Critical Race Theory - Why?
THE ELECT: THE THREAT TO A PROGRESSIVE AMERICA FROM ANTI-BLACK ANTIRACISTS
by John McWhorter
Substack.com
CRT has been weaponized to advance an agenda that has distorted our national politics. For that reason we need to take a deep and careful look into the logic and history of what has been described as a quasi-religious ideology. McWhorter has done an excellent job here, as he introduces his essay:
From a certain distance it looks like we are dealing with people who “went crazy.” But that won’t do. How many people can we realistically tar as insane? In which human society have a critical mass of people become mentally deficient? Yet we want to know just why this new religion arose.
A religion soothes. It helps people make sense of things. The question is why this particular religion, promulgated so often with such sneering contempt, soothes so many.
His exposé of CRT and the logic that drives it is comprehensive and insightful. It's long, but demands an introspective read. I include a couple more excerpts to entice:
Almost anyone sees what a reductive view this [CRT] is of modern society, even having read their Rousseau or Rawls. We must not be taken in by the fact that this is called “critical,” that it’s about race and that it’s titled a “theory.” It is a fragile, performative ideology, which ... explicitly reject[s] linear reasoning, traditional legal theorizing, and even Enlightenment rationalism. We are to favor an idea that an oppressed race’s “story” constitutes truth, in an overarching sense, apart from mere matters of empirical or individual detail.
...it seems odd that adults would ever have taken this seriously...
McWhorter draws the religious parallel where a secular society that has abandoned spiritual religious belief must turn to some other source to fulfill a basic human need:
...it has often been argued that Electism simply fills a hole left after the secular shift among thinking Americans especially after the 1960s. Under this analysis, it is human to need religious thought for a basic sense of succor, such that if institutional religion no longer grounds one’s thought, then some similarly themed ideology will come in to serve in its place.
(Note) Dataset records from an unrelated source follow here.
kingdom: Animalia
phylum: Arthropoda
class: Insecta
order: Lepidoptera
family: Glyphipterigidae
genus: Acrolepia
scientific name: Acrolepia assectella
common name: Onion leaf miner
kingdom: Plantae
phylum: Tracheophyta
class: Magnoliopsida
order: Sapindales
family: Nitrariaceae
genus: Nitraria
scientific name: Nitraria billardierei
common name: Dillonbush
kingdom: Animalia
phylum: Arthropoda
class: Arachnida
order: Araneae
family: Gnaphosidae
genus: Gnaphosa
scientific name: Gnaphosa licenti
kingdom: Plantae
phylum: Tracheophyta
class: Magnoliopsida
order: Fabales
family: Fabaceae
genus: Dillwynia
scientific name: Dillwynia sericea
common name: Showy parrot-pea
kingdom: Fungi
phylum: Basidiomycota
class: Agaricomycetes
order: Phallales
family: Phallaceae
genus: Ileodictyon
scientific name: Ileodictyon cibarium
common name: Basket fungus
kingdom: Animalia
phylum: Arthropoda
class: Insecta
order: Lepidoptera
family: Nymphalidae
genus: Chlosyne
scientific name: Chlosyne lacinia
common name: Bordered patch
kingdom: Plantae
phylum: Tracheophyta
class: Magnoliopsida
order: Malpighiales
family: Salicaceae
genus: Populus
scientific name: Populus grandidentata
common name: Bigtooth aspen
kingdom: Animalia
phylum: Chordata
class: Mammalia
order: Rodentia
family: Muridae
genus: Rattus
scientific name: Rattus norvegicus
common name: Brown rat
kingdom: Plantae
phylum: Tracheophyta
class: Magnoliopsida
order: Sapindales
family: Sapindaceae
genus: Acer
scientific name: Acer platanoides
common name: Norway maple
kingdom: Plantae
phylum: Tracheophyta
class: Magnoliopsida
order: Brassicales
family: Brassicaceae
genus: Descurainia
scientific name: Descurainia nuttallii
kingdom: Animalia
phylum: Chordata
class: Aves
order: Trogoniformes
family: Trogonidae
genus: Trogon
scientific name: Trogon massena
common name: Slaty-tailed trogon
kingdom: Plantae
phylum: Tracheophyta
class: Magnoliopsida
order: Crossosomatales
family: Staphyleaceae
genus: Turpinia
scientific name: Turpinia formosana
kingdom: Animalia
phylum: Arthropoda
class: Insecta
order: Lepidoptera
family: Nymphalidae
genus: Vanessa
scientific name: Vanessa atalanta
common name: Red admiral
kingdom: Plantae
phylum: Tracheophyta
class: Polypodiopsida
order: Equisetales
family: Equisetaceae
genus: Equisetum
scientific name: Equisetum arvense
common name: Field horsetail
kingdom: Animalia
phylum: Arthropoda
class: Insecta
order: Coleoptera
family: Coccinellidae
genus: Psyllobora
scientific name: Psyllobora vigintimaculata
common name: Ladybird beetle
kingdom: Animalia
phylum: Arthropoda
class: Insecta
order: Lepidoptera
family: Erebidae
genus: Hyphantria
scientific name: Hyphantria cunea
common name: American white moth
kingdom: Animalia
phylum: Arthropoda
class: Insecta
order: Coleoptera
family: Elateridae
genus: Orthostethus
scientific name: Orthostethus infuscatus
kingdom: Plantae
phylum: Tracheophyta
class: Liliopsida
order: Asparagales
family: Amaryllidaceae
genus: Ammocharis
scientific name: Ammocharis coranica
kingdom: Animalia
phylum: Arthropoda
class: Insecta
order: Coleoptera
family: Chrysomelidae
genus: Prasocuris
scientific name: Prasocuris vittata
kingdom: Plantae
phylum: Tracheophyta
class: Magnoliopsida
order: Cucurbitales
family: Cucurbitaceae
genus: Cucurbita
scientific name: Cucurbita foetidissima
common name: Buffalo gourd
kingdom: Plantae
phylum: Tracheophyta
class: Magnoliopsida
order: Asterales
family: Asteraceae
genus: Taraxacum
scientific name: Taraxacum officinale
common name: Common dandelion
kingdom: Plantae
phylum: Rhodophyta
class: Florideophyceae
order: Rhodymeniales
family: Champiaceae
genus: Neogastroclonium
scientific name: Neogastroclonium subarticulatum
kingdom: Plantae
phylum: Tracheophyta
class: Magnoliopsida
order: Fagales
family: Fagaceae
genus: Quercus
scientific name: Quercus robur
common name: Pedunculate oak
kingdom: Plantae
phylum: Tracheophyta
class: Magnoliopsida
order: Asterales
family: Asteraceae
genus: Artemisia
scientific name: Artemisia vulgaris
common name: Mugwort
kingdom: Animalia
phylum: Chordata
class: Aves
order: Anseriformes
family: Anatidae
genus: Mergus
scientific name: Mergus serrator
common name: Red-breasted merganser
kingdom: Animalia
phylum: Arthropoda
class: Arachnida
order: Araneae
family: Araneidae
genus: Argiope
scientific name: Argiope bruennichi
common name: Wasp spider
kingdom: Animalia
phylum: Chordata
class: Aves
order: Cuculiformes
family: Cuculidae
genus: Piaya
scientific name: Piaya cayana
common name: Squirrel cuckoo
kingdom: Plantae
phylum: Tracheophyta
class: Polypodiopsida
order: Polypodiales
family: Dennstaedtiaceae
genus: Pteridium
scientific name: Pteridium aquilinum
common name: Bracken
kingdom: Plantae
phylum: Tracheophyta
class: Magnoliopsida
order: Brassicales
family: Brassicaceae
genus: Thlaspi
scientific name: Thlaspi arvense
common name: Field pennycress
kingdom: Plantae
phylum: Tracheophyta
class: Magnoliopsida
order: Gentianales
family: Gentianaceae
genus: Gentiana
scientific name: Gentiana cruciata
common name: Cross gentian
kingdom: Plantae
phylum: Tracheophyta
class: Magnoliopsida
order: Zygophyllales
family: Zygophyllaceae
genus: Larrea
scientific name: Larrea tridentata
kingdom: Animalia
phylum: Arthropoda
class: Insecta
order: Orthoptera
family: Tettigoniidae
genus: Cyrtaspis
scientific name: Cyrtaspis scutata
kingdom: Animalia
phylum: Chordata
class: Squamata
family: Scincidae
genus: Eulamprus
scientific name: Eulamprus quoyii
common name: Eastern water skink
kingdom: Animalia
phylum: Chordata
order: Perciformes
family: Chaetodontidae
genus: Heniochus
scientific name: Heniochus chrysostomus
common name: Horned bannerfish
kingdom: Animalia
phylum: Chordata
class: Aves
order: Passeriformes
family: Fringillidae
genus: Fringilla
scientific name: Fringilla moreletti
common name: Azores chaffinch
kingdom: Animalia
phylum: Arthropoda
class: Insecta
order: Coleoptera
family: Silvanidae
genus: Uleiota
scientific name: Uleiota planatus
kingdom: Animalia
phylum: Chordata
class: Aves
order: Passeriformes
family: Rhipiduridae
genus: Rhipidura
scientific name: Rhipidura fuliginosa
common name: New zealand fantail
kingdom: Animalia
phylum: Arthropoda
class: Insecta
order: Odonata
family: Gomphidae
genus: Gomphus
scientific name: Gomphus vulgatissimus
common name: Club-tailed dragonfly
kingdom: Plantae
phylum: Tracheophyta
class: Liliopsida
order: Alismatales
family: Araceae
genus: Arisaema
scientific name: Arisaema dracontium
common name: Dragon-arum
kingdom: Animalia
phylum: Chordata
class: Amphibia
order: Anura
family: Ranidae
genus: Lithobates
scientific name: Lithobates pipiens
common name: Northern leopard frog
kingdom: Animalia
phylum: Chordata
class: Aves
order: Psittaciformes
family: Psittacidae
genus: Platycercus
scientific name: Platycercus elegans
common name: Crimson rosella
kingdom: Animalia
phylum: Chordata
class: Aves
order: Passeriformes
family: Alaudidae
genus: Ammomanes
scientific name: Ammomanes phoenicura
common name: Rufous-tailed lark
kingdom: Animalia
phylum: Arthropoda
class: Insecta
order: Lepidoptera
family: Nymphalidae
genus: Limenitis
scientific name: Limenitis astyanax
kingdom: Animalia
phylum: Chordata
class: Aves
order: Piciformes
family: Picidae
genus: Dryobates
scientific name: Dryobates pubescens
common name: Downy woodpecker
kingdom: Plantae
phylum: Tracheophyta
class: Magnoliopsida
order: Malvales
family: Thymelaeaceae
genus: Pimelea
McWhorter goes on to explain how some people, many of them our cultural elites, have found this way of thinking so attractive that they not only adopt it as their life’s creed, but are even comfortable insulting, abusing, and destroying people on the basis of it.
Rational, thinking people need to fight back against this perverse movement in order to regain a sense of proportion and context and address the challenging socio-economic issues we face going forward. Distorting reality in the pure pursuit of power only gets us deeper into the quagmire.